• Excerpted text:
You're only half way to matching the tallest building, have just put an
additional million and a half feet of expensive space into the local real-
estate market, and your costs are only going up.

But that doesn't really paint the right picture about how expensive it is to
build upward beyond a half dozen stories or so rather than building outward or
just cramming more into less space.

No to put the cost of building upward in perspective: the great pyramid was
the tallest building for nearly 4000 years. Lincoln Cathedral was then the
tallest ever built for more than 500 [250 years if you want to say it lost the
title when the spire collapsed, which brings up the point that the great
pyramid would have been, but for erosion the tallest structure from 1647 to
1874, but was still the second tallest in the age of steam and iron].

So yeah, it's expensive and hard and unless you're the Pharaoh doesn't serve
much purpose.

------
mikeevans
Relevant: [http://what-if.xkcd.com/94/](http://what-if.xkcd.com/94/)

------
gus_massa
Some of the thecnical problems are discussed in "Billion-Story Building"
[https://what-if.xkcd.com/94/](https://what-if.xkcd.com/94/)

Another problem is the cost. Who is going to pay it? Do you want to pay it???

------
VLM
Assuming you want a serious answer, a very HN one is to discuss scalability,
and unlike rope or cables or fiber, towers most certainly do NOT scale merely
linearly with length. Its way, way worse. Or if you prefer to think of it this
way, we don't have enough income inequality and/or world wide wealth for one
plot of land to "deserve" a 10 kilofoot tower.

Another fun term to google for is Euler and column buckling. That's why we
don't have 75000 foot tall radio towers, which at least superficially would
seem to be a great idea that could get past the scaling costs because
potential revenue would scale even better with surface area within line of
sight. Or even more interesting a 75 kilofoot rocket launching tower so you
could use higher Isp vacuum rated nozzles at launch (if you tried that at
ground level they'd buckle from the outside in)

------
gdewilde
I suggest a giant snow man

------
dekhn
ask yourself, why do you need a taller building, and if so, are you sure you
want to spend the money to engineer it?

------
joeclark77
They say that the tall skyscrapers sway a lot with the wind. It's perfectly
safe, but it freaks people out. I've never been to the top of one to see for
myself.

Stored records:

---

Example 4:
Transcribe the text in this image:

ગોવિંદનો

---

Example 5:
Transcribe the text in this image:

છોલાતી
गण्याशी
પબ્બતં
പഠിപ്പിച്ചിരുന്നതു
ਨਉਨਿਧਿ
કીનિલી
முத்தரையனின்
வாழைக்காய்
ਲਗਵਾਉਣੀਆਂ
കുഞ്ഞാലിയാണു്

• Set problem A:
Retype the passage of the thread on building taller structures from "So yeah, it's" up to and including "to pay it???", keeping every character unchanged.
• Set problem B:
Echo each line of the word transcription records precisely as it appears.

• Correct output A:
So yeah, it's expensive and hard and unless you're the Pharaoh doesn't serve
much purpose.

------
mikeevans
Relevant: [http://what-if.xkcd.com/94/](http://what-if.xkcd.com/94/)

------
gus_massa
Some of the thecnical problems are discussed in "Billion-Story Building"
[https://what-if.xkcd.com/94/](https://what-if.xkcd.com/94/)

Another problem is the cost. Who is going to pay it? Do you want to pay it???

• Correct output B:
---

Example 4:
Transcribe the text in this image:

ગોવિંદનો

---

Example 5:
Transcribe the text in this image:

છોલાતી
गण्याशी
પબ્બતં
പഠിപ്പിച്ചിരുന്നതു
ਨਉਨਿਧਿ
કીનિલી
முத்தரையனின்
வாழைக்காய்
ਲਗਵਾਉਣੀਆਂ
കുഞ്ഞാലിയാണു്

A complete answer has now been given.